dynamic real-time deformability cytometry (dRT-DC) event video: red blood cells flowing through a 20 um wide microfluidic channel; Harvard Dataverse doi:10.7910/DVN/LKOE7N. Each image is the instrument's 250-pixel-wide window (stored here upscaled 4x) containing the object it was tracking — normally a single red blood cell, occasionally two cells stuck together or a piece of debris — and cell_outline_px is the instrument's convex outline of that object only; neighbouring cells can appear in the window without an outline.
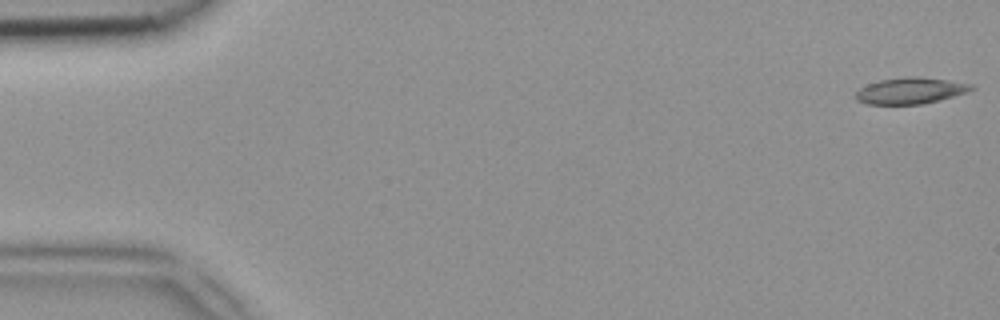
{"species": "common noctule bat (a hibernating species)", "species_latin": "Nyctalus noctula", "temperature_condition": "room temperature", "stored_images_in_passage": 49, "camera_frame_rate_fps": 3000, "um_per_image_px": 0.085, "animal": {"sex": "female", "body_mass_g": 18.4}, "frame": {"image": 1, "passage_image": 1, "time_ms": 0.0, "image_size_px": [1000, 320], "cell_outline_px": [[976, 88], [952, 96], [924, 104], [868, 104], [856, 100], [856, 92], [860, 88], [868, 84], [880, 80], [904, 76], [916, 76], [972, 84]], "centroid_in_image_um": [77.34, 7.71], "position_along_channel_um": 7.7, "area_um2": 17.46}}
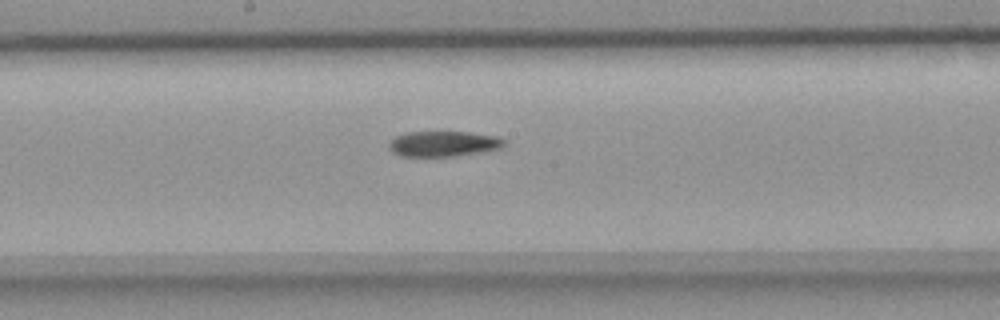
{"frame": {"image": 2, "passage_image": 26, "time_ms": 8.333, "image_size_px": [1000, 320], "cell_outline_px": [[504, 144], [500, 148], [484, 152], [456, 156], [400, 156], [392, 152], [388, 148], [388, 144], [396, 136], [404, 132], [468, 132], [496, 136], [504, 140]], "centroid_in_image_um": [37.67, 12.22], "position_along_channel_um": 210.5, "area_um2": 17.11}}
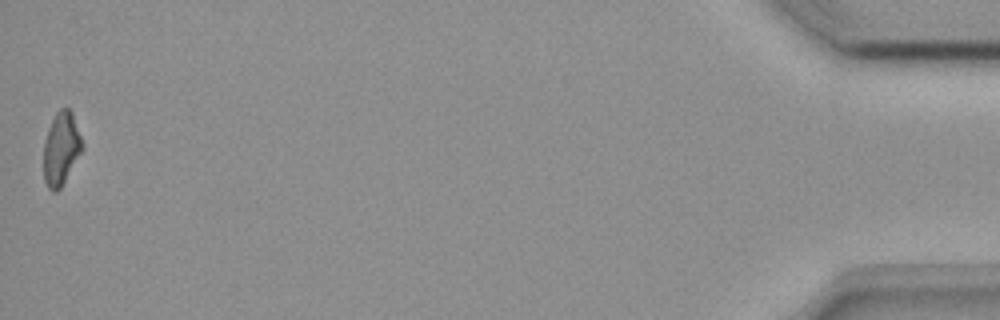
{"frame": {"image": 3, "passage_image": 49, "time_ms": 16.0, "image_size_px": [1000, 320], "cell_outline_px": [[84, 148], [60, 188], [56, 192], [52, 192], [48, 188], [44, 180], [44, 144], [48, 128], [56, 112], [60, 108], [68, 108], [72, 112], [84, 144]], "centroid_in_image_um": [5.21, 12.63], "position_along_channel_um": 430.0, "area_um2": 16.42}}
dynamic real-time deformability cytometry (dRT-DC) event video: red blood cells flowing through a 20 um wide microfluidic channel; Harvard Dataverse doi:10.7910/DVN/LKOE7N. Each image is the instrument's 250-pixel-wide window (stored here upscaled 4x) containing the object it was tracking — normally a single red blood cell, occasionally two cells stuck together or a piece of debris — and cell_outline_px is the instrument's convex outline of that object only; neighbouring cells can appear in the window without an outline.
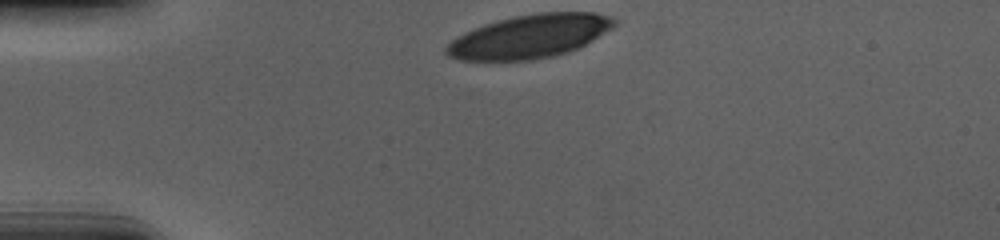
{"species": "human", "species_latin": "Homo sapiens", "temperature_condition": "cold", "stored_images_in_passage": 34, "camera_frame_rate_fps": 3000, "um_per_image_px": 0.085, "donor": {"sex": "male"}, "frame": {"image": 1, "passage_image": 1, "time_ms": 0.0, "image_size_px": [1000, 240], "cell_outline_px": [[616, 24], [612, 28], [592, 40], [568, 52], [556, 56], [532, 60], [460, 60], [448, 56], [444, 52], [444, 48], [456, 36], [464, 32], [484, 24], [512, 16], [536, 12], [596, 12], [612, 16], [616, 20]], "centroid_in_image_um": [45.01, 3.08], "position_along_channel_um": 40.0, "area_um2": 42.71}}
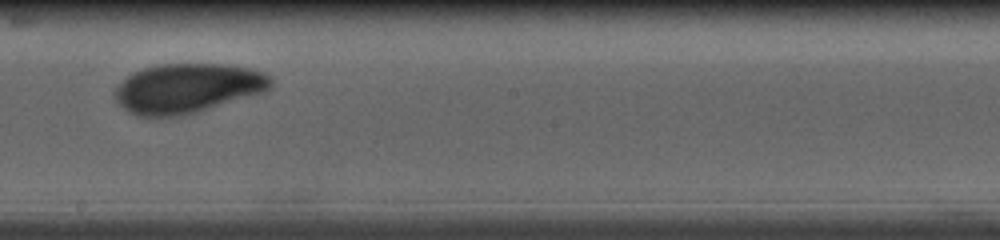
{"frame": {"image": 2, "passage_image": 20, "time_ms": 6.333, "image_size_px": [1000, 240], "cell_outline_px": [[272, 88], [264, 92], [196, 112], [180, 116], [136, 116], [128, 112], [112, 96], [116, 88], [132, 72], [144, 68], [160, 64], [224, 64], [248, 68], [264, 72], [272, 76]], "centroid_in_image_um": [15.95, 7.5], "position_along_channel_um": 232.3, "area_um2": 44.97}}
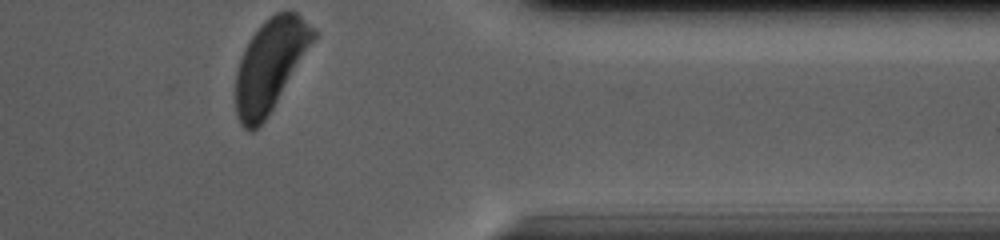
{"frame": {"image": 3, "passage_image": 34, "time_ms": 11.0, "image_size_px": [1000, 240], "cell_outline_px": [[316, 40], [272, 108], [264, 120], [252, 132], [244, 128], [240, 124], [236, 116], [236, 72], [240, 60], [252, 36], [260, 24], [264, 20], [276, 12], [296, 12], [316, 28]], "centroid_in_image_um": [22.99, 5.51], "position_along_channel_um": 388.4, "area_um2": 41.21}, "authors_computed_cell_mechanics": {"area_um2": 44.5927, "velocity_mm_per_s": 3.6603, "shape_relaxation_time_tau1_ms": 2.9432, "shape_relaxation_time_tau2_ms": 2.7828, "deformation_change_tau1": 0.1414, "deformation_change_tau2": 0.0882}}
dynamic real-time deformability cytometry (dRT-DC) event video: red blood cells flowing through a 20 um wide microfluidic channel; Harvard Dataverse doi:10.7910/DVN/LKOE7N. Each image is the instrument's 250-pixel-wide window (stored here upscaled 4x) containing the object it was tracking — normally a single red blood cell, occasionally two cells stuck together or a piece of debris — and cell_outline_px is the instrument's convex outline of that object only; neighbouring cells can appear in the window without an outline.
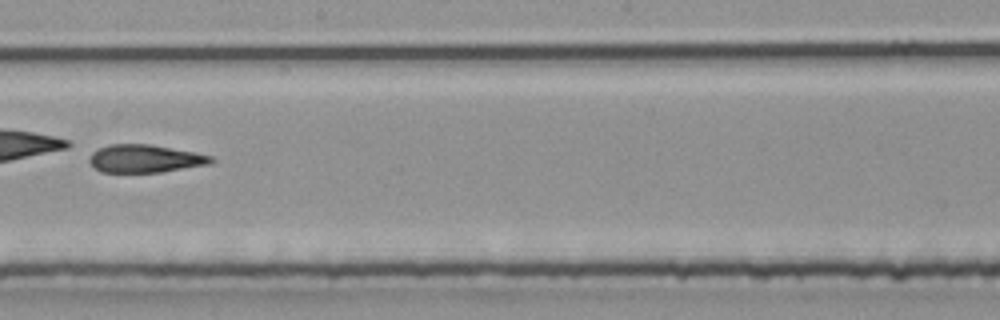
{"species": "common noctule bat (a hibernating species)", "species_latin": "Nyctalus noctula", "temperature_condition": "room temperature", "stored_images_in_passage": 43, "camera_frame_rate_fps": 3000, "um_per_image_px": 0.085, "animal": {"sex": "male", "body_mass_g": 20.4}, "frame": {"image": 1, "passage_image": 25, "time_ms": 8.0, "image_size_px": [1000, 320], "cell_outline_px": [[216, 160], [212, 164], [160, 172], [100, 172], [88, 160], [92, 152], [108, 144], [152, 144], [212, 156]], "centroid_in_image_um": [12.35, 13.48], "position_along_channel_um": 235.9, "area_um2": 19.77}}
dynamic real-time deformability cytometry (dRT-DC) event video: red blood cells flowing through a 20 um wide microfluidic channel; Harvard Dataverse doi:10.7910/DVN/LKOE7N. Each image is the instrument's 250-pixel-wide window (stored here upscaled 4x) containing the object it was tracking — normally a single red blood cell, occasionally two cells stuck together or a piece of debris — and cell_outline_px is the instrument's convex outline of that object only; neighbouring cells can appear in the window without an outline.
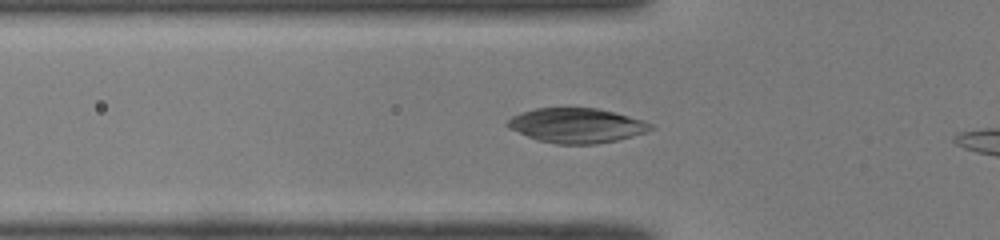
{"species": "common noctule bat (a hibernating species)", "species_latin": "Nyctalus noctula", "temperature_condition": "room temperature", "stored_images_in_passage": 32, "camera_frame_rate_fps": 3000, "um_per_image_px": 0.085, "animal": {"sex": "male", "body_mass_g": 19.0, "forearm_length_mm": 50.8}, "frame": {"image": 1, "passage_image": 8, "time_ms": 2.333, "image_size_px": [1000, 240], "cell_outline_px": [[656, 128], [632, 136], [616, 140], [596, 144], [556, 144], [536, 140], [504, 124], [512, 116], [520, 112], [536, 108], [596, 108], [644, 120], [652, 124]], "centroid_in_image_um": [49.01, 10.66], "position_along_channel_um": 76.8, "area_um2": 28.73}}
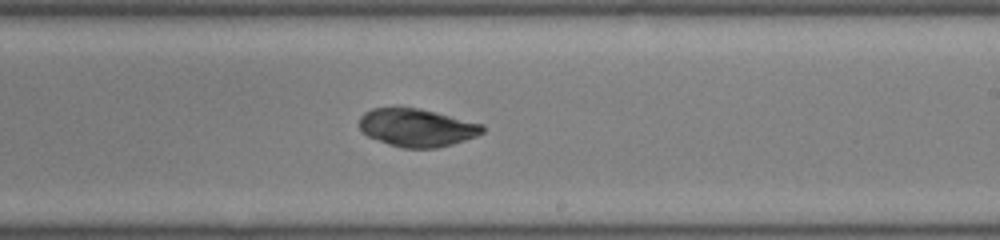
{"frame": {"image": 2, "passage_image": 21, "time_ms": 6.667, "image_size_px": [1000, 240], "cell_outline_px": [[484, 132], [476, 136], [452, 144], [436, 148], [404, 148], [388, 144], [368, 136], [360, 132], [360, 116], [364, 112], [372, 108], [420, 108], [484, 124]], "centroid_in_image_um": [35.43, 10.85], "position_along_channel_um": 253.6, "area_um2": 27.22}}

───

# WHAT YOU SHOULD DO:
Every line should be retyped exactly, with the pictures omitted.

# REPLY TO THE TASK:
dynamic real-time deformability cytometry (dRT-DC) event video: red blood cells flowing through a 20 um wide microfluidic channel; Harvard Dataverse doi:10.7910/DVN/LKOE7N. Each image is the instrument's 250-pixel-wide window (stored here upscaled 4x) containing the object it was tracking — normally a single red blood cell, occasionally two cells stuck together or a piece of debris — and cell_outline_px is the instrument's convex outline of that object only; neighbouring cells can appear in the window without an outline.
{"species": "common noctule bat (a hibernating species)", "species_latin": "Nyctalus noctula", "temperature_condition": "room temperature", "stored_images_in_passage": 49, "camera_frame_rate_fps": 3000, "um_per_image_px": 0.085, "animal": {"sex": "female", "body_mass_g": 18.4}, "frame": {"image": 1, "passage_image": 1, "time_ms": 0.0, "image_size_px": [1000, 320], "cell_outline_px": [[976, 88], [952, 96], [924, 104], [868, 104], [856, 100], [856, 92], [860, 88], [868, 84], [880, 80], [904, 76], [916, 76], [972, 84]], "centroid_in_image_um": [77.34, 7.71], "position_along_channel_um": 7.7, "area_um2": 17.46}}
{"frame": {"image": 2, "passage_image": 26, "time_ms": 8.333, "image_size_px": [1000, 320], "cell_outline_px": [[504, 144], [500, 148], [484, 152], [456, 156], [400, 156], [392, 152], [388, 148], [388, 144], [396, 136], [404, 132], [468, 132], [496, 136], [504, 140]], "centroid_in_image_um": [37.67, 12.22], "position_along_channel_um": 210.5, "area_um2": 17.11}}
{"frame": {"image": 3, "passage_image": 49, "time_ms": 16.0, "image_size_px": [1000, 320], "cell_outline_px": [[84, 148], [60, 188], [56, 192], [52, 192], [48, 188], [44, 180], [44, 144], [48, 128], [56, 112], [60, 108], [68, 108], [72, 112], [84, 144]], "centroid_in_image_um": [5.21, 12.63], "position_along_channel_um": 430.0, "area_um2": 16.42}}
dynamic real-time deformability cytometry (dRT-DC) event video: red blood cells flowing through a 20 um wide microfluidic channel; Harvard Dataverse doi:10.7910/DVN/LKOE7N. Each image is the instrument's 250-pixel-wide window (stored here upscaled 4x) containing the object it was tracking — normally a single red blood cell, occasionally two cells stuck together or a piece of debris — and cell_outline_px is the instrument's convex outline of that object only; neighbouring cells can appear in the window without an outline.
{"species": "human", "species_latin": "Homo sapiens", "temperature_condition": "cold", "stored_images_in_passage": 34, "camera_frame_rate_fps": 3000, "um_per_image_px": 0.085, "donor": {"sex": "male"}, "frame": {"image": 1, "passage_image": 1, "time_ms": 0.0, "image_size_px": [1000, 240], "cell_outline_px": [[616, 24], [612, 28], [592, 40], [568, 52], [556, 56], [532, 60], [460, 60], [448, 56], [444, 52], [444, 48], [456, 36], [464, 32], [484, 24], [512, 16], [536, 12], [596, 12], [612, 16], [616, 20]], "centroid_in_image_um": [45.01, 3.08], "position_along_channel_um": 40.0, "area_um2": 42.71}}
{"frame": {"image": 2, "passage_image": 20, "time_ms": 6.333, "image_size_px": [1000, 240], "cell_outline_px": [[272, 88], [264, 92], [196, 112], [180, 116], [136, 116], [128, 112], [112, 96], [116, 88], [132, 72], [144, 68], [160, 64], [224, 64], [248, 68], [264, 72], [272, 76]], "centroid_in_image_um": [15.95, 7.5], "position_along_channel_um": 232.3, "area_um2": 44.97}}
{"frame": {"image": 3, "passage_image": 34, "time_ms": 11.0, "image_size_px": [1000, 240], "cell_outline_px": [[316, 40], [272, 108], [264, 120], [252, 132], [244, 128], [240, 124], [236, 116], [236, 72], [240, 60], [252, 36], [260, 24], [264, 20], [276, 12], [296, 12], [316, 28]], "centroid_in_image_um": [22.99, 5.51], "position_along_channel_um": 388.4, "area_um2": 41.21}, "authors_computed_cell_mechanics": {"area_um2": 44.5927, "velocity_mm_per_s": 3.6603, "shape_relaxation_time_tau1_ms": 2.9432, "shape_relaxation_time_tau2_ms": 2.7828, "deformation_change_tau1": 0.1414, "deformation_change_tau2": 0.0882}}
dynamic real-time deformability cytometry (dRT-DC) event video: red blood cells flowing through a 20 um wide microfluidic channel; Harvard Dataverse doi:10.7910/DVN/LKOE7N. Each image is the instrument's 250-pixel-wide window (stored here upscaled 4x) containing the object it was tracking — normally a single red blood cell, occasionally two cells stuck together or a piece of debris — and cell_outline_px is the instrument's convex outline of that object only; neighbouring cells can appear in the window without an outline.
{"species": "common noctule bat (a hibernating species)", "species_latin": "Nyctalus noctula", "temperature_condition": "room temperature", "stored_images_in_passage": 43, "camera_frame_rate_fps": 3000, "um_per_image_px": 0.085, "animal": {"sex": "male", "body_mass_g": 20.4}, "frame": {"image": 1, "passage_image": 25, "time_ms": 8.0, "image_size_px": [1000, 320], "cell_outline_px": [[216, 160], [212, 164], [160, 172], [100, 172], [88, 160], [92, 152], [108, 144], [152, 144], [212, 156]], "centroid_in_image_um": [12.35, 13.48], "position_along_channel_um": 235.9, "area_um2": 19.77}}
dynamic real-time deformability cytometry (dRT-DC) event video: red blood cells flowing through a 20 um wide microfluidic channel; Harvard Dataverse doi:10.7910/DVN/LKOE7N. Each image is the instrument's 250-pixel-wide window (stored here upscaled 4x) containing the object it was tracking — normally a single red blood cell, occasionally two cells stuck together or a piece of debris — and cell_outline_px is the instrument's convex outline of that object only; neighbouring cells can appear in the window without an outline.
{"species": "common noctule bat (a hibernating species)", "species_latin": "Nyctalus noctula", "temperature_condition": "room temperature", "stored_images_in_passage": 32, "camera_frame_rate_fps": 3000, "um_per_image_px": 0.085, "animal": {"sex": "male", "body_mass_g": 19.0, "forearm_length_mm": 50.8}, "frame": {"image": 1, "passage_image": 8, "time_ms": 2.333, "image_size_px": [1000, 240], "cell_outline_px": [[656, 128], [632, 136], [616, 140], [596, 144], [556, 144], [536, 140], [504, 124], [512, 116], [520, 112], [536, 108], [596, 108], [644, 120], [652, 124]], "centroid_in_image_um": [49.01, 10.66], "position_along_channel_um": 76.8, "area_um2": 28.73}}
{"frame": {"image": 2, "passage_image": 21, "time_ms": 6.667, "image_size_px": [1000, 240], "cell_outline_px": [[484, 132], [476, 136], [452, 144], [436, 148], [404, 148], [388, 144], [368, 136], [360, 132], [360, 116], [364, 112], [372, 108], [420, 108], [484, 124]], "centroid_in_image_um": [35.43, 10.85], "position_along_channel_um": 253.6, "area_um2": 27.22}}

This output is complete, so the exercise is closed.